Stylizer 5 Changes To Per-Property Media Targets

This information is historical and applies only to Stylizer 5.

Changes to per-property media targets (5.1.13.523)

Because of the way the code grid works, Stylizer is able to provide a feature to specify a media target for each individual property, which is often a more convenient way of filtering CSS for a specific media type than filtering entire rules. It allows styles which target a specific media type to be written next to the base styles which the override, as opposed to them being in their own section somewhere at the bottom of the style sheet.

Before release 5.1.13.523, all properties with a media target would be moved into a separate rule directly below. The property order was maintained by inserting "placeholder" comments into the CSS. When the file was then loaded again, the placeholder comments would be used to restore the original order. For example, a CSS rule with two properties targeting print media would be displayed like this in the code grid:

.page
    margin: 20px
    margin: 0.3in [PRINT]
    padding: 0px
    color: white
    color: black [PRINT]

But would save like this:

.page {
    margin: 20px;
    /*[ph]0*/
    padding: 0px;
    color: white;
    /*[ph]1*/
}
@media print {
    .page {
        /*[id]0*/margin: 0.3in;
        /*[id]1*/color: black;
    }
}

This system was implemented before media queries existed. In those days, the order of properties
which targeted two different media types was not as important because only one would be used by the browser at a time anyway. Basically, as long as you placed your print styles below your ordinary styles in the rule, there was no issue with ordering. And your output file would have all your print styles cleanly separated into their own rule.

In the world of media queries, however, it is perfectly common to use more than one query per rule—and their order is signficant. For example, given the following code in Stylizer:

.page
    margin: 10px [MIN-WIDTH: 1024px]
    padding: 0
    width: 500px [MIN-WIDTH: 600px]
    width: 900px [MIN-WIDTH: 1024px]

You would likely expect the second "width" property to override then first when the viewport is at least 1024 pixels wide. However, this is the code that would have been generated:

.page {
    /*[ph]0*/
    padding: 0;
    /*[ph]1*/
    /*[ph]2*/
}
@media (min-width: 1024px) {
    .page {
        /*[id]0*/margin: 10px;
        /*[id]2*/width: 900px;
    }
}
@media (min-width: 600px) {
    .page {
        /*[id]1*/width: 500px;
    }
}

Because only one rule was generated for each media query, the order cannot be preserved. The 500px width wins even when the viewport is 1024 pixels wide! The problem gets worse as more and more media queries are used.

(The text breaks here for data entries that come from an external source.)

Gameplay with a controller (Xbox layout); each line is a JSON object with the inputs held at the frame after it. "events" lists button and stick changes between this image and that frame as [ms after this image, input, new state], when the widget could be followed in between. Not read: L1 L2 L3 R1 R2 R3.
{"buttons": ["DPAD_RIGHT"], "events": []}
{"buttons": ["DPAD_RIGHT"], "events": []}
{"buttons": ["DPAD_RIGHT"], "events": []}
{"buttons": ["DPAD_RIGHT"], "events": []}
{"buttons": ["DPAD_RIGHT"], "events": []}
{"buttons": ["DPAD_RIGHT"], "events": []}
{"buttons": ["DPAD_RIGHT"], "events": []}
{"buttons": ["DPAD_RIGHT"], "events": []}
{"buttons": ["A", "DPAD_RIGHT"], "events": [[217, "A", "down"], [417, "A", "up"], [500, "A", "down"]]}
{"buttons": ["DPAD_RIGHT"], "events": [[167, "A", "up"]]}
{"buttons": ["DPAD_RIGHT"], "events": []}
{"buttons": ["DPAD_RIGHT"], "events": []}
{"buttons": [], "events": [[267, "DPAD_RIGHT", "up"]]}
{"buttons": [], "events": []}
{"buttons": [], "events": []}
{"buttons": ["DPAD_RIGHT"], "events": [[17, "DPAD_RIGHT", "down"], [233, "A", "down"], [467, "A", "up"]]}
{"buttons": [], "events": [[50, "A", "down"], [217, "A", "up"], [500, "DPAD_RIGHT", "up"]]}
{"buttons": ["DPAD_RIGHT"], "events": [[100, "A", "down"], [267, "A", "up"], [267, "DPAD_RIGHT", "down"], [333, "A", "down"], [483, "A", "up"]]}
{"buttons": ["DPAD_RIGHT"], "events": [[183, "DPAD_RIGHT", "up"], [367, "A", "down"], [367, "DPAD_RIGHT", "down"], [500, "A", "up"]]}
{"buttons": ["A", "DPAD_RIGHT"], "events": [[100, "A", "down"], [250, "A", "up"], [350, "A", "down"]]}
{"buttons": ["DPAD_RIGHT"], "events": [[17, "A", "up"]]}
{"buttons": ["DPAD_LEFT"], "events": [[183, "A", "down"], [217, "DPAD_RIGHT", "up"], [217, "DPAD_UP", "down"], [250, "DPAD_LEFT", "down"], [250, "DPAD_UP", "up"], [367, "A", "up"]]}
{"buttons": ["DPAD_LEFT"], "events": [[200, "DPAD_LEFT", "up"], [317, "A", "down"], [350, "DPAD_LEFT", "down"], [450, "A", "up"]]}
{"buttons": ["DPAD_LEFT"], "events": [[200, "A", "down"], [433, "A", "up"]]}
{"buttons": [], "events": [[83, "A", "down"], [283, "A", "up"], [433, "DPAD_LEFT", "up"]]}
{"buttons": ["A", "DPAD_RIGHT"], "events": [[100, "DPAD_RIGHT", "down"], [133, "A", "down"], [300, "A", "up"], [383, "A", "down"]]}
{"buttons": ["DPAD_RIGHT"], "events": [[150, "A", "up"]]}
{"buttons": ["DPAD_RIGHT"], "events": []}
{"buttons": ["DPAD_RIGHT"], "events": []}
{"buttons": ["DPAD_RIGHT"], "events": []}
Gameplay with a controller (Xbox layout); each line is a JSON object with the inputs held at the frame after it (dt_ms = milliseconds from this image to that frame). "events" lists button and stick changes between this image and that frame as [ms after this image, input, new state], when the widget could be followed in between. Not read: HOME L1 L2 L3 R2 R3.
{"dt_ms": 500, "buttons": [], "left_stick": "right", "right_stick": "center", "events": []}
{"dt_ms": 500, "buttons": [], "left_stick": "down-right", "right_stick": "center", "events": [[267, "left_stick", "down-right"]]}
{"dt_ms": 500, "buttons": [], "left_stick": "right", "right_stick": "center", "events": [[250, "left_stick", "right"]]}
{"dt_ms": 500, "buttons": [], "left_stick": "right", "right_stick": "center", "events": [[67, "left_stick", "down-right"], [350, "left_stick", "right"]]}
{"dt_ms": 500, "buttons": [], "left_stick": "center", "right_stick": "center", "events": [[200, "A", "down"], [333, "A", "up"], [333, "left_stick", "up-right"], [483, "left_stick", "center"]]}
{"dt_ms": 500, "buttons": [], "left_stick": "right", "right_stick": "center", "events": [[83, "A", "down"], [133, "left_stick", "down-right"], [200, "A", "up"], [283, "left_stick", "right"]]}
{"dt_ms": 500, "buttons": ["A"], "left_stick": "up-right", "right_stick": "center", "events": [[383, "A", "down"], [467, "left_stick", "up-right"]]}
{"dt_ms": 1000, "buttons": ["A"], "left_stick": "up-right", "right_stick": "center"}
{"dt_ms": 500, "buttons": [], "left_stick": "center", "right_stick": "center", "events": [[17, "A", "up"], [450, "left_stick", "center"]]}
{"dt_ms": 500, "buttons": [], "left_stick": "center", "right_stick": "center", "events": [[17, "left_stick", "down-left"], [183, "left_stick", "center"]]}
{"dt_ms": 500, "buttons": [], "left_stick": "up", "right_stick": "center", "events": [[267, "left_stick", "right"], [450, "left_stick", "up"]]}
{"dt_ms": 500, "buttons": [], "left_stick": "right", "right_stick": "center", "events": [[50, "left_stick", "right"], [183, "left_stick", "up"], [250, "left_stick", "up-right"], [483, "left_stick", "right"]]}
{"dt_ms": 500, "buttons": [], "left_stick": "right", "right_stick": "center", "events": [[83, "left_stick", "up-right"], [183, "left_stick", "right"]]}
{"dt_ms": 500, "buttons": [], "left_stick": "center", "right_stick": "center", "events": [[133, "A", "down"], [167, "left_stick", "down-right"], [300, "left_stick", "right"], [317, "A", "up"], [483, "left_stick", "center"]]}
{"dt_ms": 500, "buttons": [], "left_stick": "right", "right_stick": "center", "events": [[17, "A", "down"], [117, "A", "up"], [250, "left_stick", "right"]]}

The solution (as of release 5.1.13.523) is to throw away the placeholder strategy altogether and generate a separate rule for each group of consecutive properties having the same media target. For the example above, Stylizer will now save:

@media (min-width: 1024px) {
    .page {
        margin: 10px;
    }
}
.page {
    padding: 0;
}
@media (min-width: 600px) {
    .page {
        width: 500px;
    }
}
@media (min-width: 1024px) {
    .page {
        width: 900px;
    }
}

When a CSS file is loaded, Stylizer displays adjacent rules with an identical selector list as a single rule in the code grid. And since all of the rules above have the same selector list (".page"), they will be displayed as a single rule. "Placeholder" comments are no longer necessary.

This is not a breaking change. However, if you have used per-property media targets previously, you may notice that the order in which your properties are displayed in the code grid is different now than it was when you saved the file. This is actually a Good Thing: you are seeing what the browser has always seen.